Melnick and Milmont are the two minds driving the HQ Trivia research group, HQ Insiders.
Becoming the HQ Insiders
The duo first began breaking down data on HQ questions that was publicly available and manually inputting entries for analysis. They then discussed their findings via a subreddit in which they used the handle, HQ Insiders.
Not long after the team disclosed their HQ question analysis, they were contacted by the Washington Post for an HQ feature showcasing their findings. However, the Washington Post encouraged the team to gather more data before moving forward - something that would require the team to seek an alternative to manual data entry.
“We knew through YouTube that a lot of fans had been screen recording the game and we could go back and archive the games available,” explained Melnick. “We used Amazon Mechanical Turk to create a HTML for transcribing videos. Then, using heuristics and other data cleaning tools we ensured that the information logged was accurate.”
Letting the Data Speak for Itself
Thus far, the team has been able to gather data from 630,872,741 player responses, with 2,486 questions over 205 games.
The likes of a data set of this size, language variance, and instantaneous response has never been collected before and can reveal much more than what the HQ Insiders set out to find. And, with an incoming of requests from several outlets to discuss the data collected from different angles, the team now has to just decide what direction they wish to pursue first.

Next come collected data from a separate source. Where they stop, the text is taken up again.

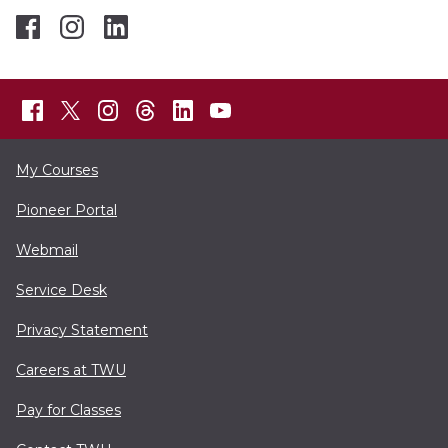
My Courses
Pioneer Portal
Webmail
Service Desk
Privacy Statement
Careers at TWU
Pay for Classes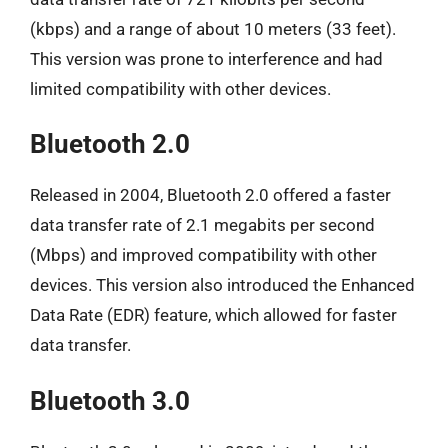
(kbps) and a range of about 10 meters (33 feet).
This version was prone to interference and had
limited compatibility with other devices.
Bluetooth 2.0
Released in 2004, Bluetooth 2.0 offered a faster
data transfer rate of 2.1 megabits per second
(Mbps) and improved compatibility with other
devices. This version also introduced the Enhanced
Data Rate (EDR) feature, which allowed for faster
data transfer.
Bluetooth 3.0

The CEO and founder of HQ, Rus Yusupov, was even impressed by the team’s analysis and messaged them with words of encouragement, while even going as far as reposting the story on his social media accounts.
One thing that is very unique compared to other analysis is the way in which the HQ Insiders are scraping the data. Milmont said, “We’re able to log quickly because of the automation we have developed using Python and SQL around data collection and cleaning.”
Being Prepared to Answer
Melnick is a student of CSE Associate Professor Polo Chau’s CSE-6242-OAN course, Data and Visual Analytics, which introduces students to techniques and tools for analyzing and visualizing data at a scale.
“Without that class we would not have had a clear direction on how to support the Washington Post with our data, our ideas going forward to assist other media outlets, and having a presence on the internet," said Melnick.
"It is very empowering, and we feel like what we know isn’t in a textbook, but knowledge through real-world trial and error. It is a very tough class, but when the opportunity knocks from the real world, we are better prepared to answer.